#### [BRIEF]
Show every line in the listing below that contains the word "catalogue", copied in full.

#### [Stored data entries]

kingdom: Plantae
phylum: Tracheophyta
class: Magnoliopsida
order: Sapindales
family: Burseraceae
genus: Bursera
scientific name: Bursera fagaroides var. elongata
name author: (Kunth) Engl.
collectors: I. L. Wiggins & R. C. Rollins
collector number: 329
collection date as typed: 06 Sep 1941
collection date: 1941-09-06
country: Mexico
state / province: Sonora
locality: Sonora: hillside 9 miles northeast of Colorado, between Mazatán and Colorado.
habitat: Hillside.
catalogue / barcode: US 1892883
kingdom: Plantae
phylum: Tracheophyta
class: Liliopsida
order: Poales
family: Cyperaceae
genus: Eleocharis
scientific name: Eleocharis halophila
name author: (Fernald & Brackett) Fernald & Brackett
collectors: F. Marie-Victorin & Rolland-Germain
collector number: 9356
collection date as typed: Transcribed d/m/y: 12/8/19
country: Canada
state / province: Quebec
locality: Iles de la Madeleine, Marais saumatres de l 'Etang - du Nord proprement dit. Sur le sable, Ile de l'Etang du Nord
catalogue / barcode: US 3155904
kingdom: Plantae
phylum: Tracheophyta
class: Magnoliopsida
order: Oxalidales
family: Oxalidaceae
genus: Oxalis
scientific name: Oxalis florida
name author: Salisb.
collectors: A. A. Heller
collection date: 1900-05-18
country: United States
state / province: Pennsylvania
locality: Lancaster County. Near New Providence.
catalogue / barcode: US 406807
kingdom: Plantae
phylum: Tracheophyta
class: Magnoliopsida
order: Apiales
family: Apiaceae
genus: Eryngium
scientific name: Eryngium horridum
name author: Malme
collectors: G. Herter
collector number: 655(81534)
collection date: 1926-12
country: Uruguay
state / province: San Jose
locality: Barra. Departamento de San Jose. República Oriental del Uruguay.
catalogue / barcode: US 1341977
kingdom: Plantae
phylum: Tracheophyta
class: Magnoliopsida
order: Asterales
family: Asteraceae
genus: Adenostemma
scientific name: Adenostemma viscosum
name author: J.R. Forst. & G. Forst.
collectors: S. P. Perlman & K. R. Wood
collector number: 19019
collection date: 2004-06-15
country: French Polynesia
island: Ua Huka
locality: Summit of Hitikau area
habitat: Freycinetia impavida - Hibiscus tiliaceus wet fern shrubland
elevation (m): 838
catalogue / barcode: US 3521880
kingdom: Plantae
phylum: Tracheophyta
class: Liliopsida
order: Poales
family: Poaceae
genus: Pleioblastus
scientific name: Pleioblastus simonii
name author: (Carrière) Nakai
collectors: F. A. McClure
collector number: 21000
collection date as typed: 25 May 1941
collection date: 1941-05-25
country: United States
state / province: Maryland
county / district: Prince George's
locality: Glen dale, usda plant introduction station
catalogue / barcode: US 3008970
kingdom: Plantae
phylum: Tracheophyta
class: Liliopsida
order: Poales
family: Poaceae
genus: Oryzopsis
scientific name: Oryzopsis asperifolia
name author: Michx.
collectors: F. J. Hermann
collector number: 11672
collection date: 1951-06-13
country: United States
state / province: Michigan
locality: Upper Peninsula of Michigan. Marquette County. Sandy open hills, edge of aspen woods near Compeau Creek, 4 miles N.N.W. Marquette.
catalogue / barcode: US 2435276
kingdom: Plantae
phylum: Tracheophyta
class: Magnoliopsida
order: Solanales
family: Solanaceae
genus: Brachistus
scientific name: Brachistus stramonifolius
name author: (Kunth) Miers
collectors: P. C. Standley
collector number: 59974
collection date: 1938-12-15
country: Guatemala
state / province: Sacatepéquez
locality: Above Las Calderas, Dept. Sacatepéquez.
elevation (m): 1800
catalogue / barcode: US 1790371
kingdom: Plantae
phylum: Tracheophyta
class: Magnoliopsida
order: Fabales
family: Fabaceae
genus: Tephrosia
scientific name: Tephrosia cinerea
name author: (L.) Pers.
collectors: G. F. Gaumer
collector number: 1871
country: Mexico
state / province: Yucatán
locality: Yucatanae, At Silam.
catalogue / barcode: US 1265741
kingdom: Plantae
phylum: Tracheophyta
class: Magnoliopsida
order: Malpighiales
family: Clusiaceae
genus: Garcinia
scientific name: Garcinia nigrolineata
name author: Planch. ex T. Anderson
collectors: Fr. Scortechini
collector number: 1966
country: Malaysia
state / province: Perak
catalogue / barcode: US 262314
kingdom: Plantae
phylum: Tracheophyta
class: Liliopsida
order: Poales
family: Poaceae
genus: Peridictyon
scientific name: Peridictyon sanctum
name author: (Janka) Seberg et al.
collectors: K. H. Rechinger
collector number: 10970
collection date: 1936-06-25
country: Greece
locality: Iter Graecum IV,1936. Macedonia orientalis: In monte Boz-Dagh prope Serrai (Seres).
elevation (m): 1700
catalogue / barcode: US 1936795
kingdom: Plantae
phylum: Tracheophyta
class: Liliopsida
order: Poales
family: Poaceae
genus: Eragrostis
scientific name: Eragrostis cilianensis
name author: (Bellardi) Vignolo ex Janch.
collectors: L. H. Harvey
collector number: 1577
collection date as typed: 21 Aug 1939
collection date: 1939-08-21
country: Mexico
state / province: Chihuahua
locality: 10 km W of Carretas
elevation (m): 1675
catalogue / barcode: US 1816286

#### [THE ANSWER]
catalogue / barcode: US 1892883
catalogue / barcode: US 3155904
catalogue / barcode: US 406807
catalogue / barcode: US 1341977
catalogue / barcode: US 3521880
catalogue / barcode: US 3008970
catalogue / barcode: US 2435276
catalogue / barcode: US 1790371
catalogue / barcode: US 1265741
catalogue / barcode: US 262314
catalogue / barcode: US 1936795
catalogue / barcode: US 1816286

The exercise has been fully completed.